Tutti noi, impressionati dall'iniziativa nordista (impostata sul piano sociale e politico dalla Lega), sentiamo il bisogno di riproporre i tratti e la fisionomia di una nuova questione meridionale, in risposta alla questione settentrionale agitata dalla Lega Nord. La forza della Lega di costruzione di un egemonia (per dirla con Gramsci) sta nell'aver saputo costruire un "Pensiero Lungo", basato su una chiara identità sociale, unita ad una spiccata capacità politica e ad un radicamento sul territorio. Tutte cose queste che sono mancate del tutto al Sud, a causa di una classe politica vecchia e incapace di creare una nuova classe dirigente.
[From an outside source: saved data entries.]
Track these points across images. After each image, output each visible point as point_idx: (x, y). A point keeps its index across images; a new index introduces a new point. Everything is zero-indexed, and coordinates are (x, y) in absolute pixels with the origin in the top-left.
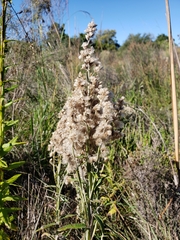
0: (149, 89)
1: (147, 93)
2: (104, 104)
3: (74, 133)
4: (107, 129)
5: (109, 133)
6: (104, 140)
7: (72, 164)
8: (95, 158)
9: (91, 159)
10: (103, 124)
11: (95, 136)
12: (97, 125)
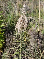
0: (37, 12)
1: (36, 14)
2: (26, 21)
3: (20, 25)
4: (26, 25)
5: (26, 26)
6: (25, 27)
7: (20, 31)
8: (24, 30)
9: (23, 30)
10: (26, 24)
11: (24, 26)
12: (24, 24)
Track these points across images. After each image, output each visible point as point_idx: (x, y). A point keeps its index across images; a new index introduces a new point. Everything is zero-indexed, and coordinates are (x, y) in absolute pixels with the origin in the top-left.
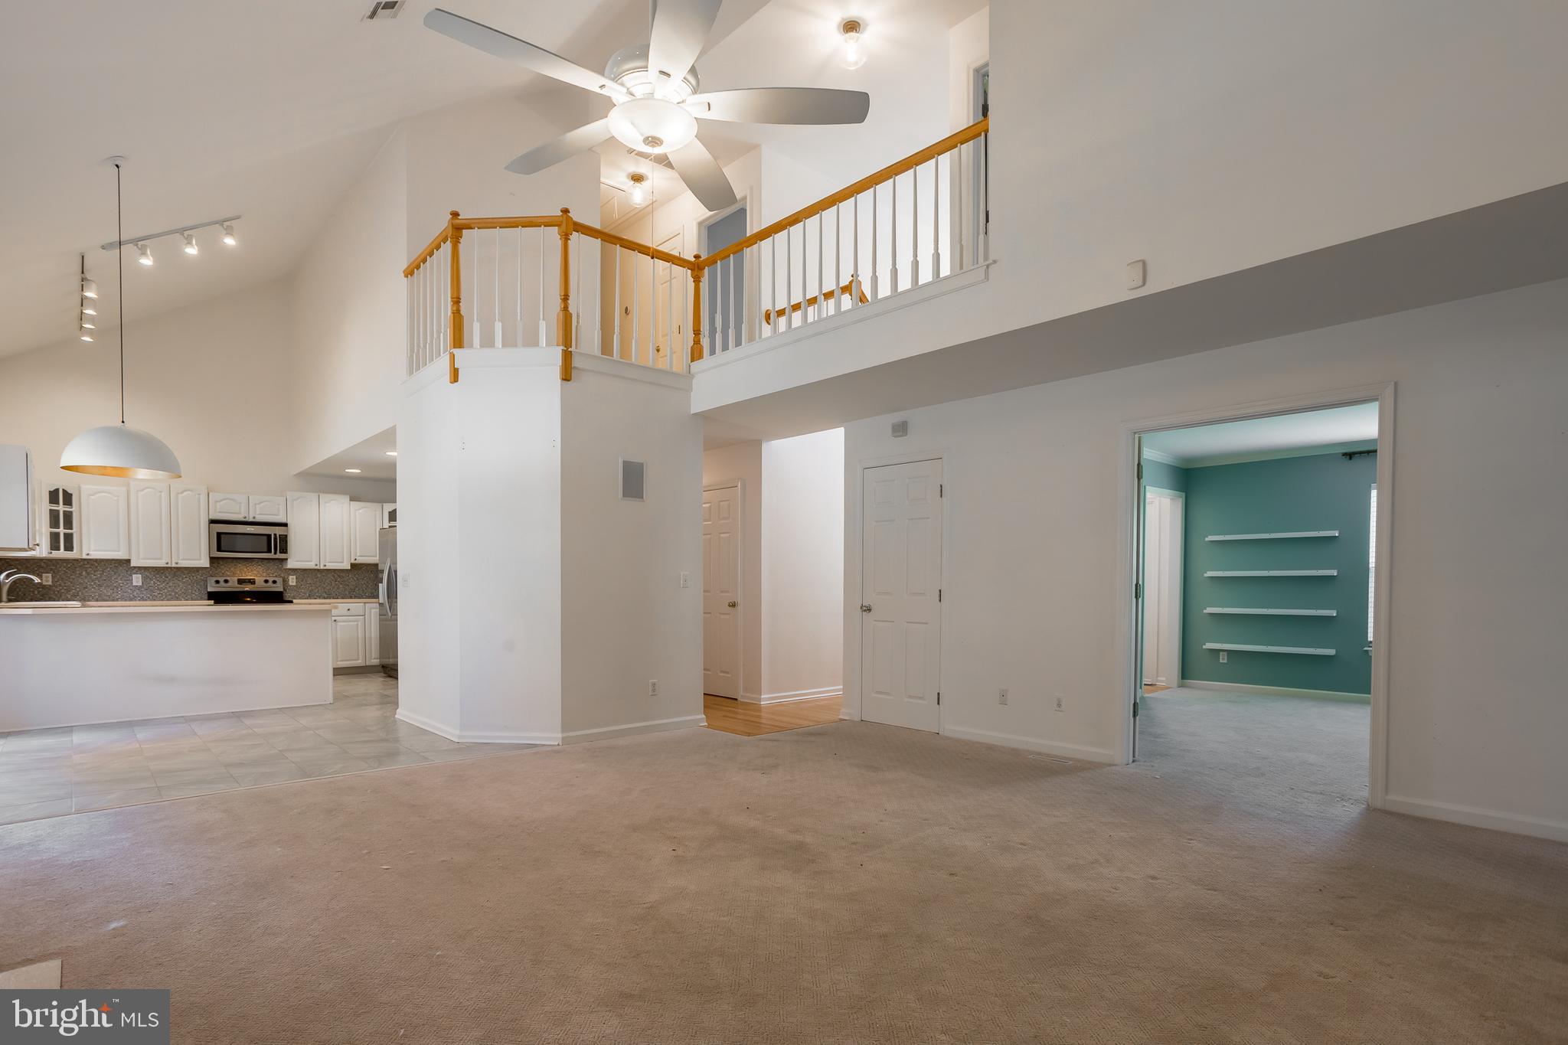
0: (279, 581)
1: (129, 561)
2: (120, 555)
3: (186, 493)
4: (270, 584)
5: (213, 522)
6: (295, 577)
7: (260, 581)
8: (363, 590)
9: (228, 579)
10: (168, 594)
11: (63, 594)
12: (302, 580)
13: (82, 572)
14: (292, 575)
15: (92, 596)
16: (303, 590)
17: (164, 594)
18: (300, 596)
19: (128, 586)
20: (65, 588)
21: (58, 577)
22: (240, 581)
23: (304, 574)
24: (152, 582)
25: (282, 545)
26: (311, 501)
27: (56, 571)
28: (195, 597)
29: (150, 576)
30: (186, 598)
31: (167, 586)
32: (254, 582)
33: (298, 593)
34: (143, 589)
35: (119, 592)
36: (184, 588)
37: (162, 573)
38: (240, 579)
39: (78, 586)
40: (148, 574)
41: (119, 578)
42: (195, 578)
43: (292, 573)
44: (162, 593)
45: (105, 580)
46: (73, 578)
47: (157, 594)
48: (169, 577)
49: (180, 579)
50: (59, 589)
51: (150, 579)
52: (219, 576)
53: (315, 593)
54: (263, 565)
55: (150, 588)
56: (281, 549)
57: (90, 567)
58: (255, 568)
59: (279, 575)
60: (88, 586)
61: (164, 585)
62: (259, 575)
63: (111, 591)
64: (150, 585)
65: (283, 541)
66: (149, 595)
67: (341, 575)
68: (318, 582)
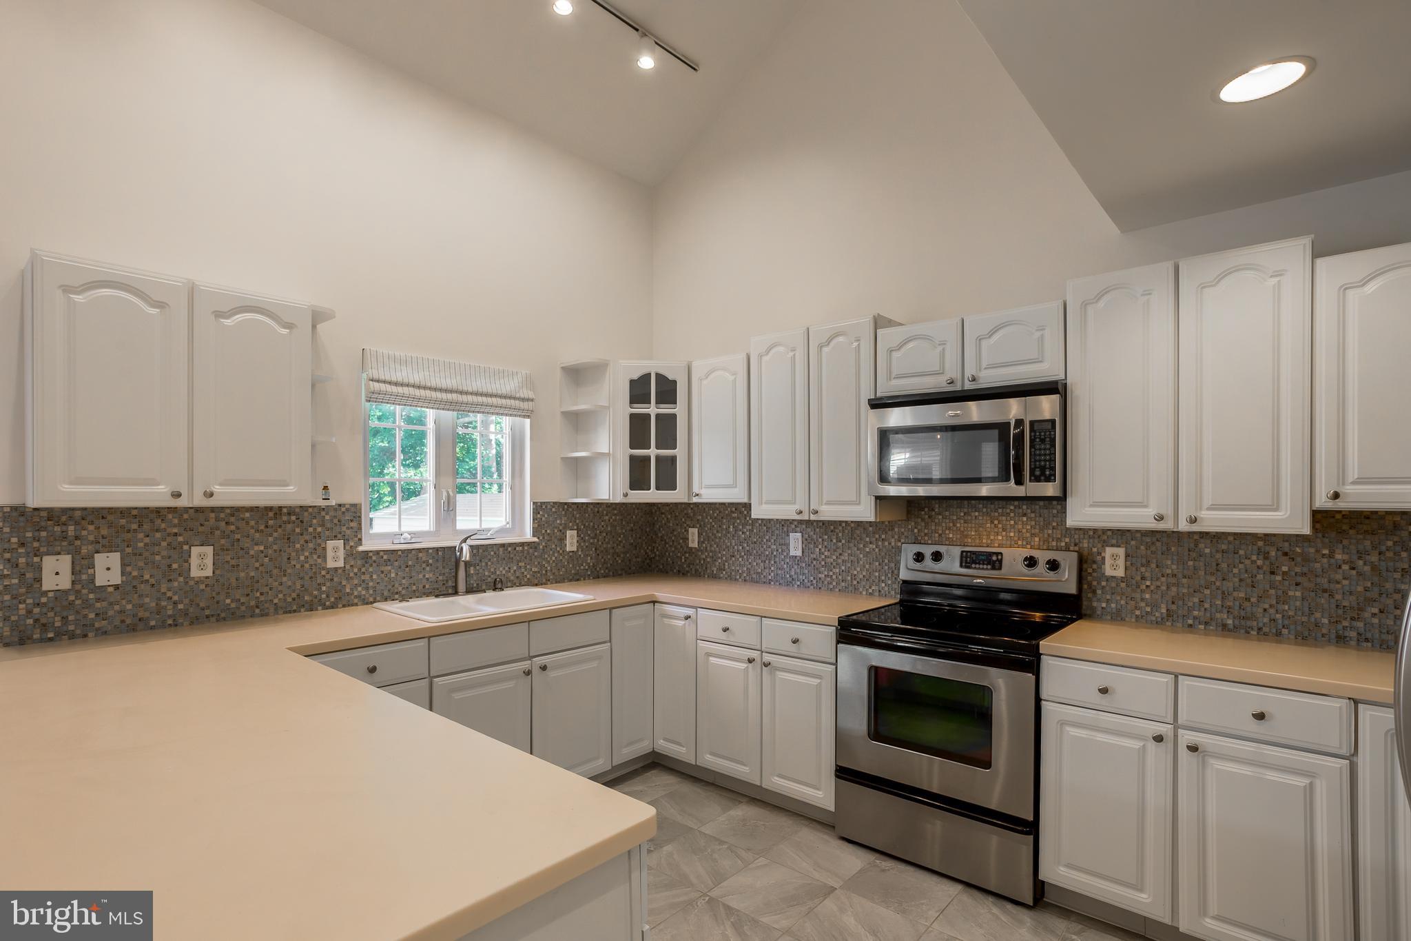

Gli intellettuali meridionali, inoltre, non hanno saputo elaborare un'egemonia culturale capace di imporsi al grosso pubblico, lasciando agli altri l'iniziativa e rimanendo succubi del pensiero altrui. L'ultimo pensiero lungo meridionale è quello di Antonio Gramsci. Dopo di lui, il nulla.
Tutte le classi dirigenti meridionali che si sono avvicendate hanno seguito la mefitica linea del "do ut des", senza proporre nulla di serio ed innnovativo. Quello che serve, a mio modesto avviso, è cambiare mentalità. Occorre sbarazzarsi dei luoghi comuni... ed occorre farlo alla svelta. Soprattutto al sud che rimane sempre alla finestra aspettando che la "burrasca passi e torni il bel tempo". Prendere le redini in mano del potere non serve a nulla se a capo delle nostre comunità ci saranno gli incapaci di sempre, magari in versione localista e provinciale. Occorre uno slancio che promuova la libera iniziativa, sganciata da logiche padronali e assistenzialistiche. Occorre, togliere il potere a chi lo detiene saldamente nelle proprie sudicie mani, cambiando radicalmente tutta la classe dirigente. E' un'utopia, lo so... ma è l'unica via d'uscita da questo cul de sac.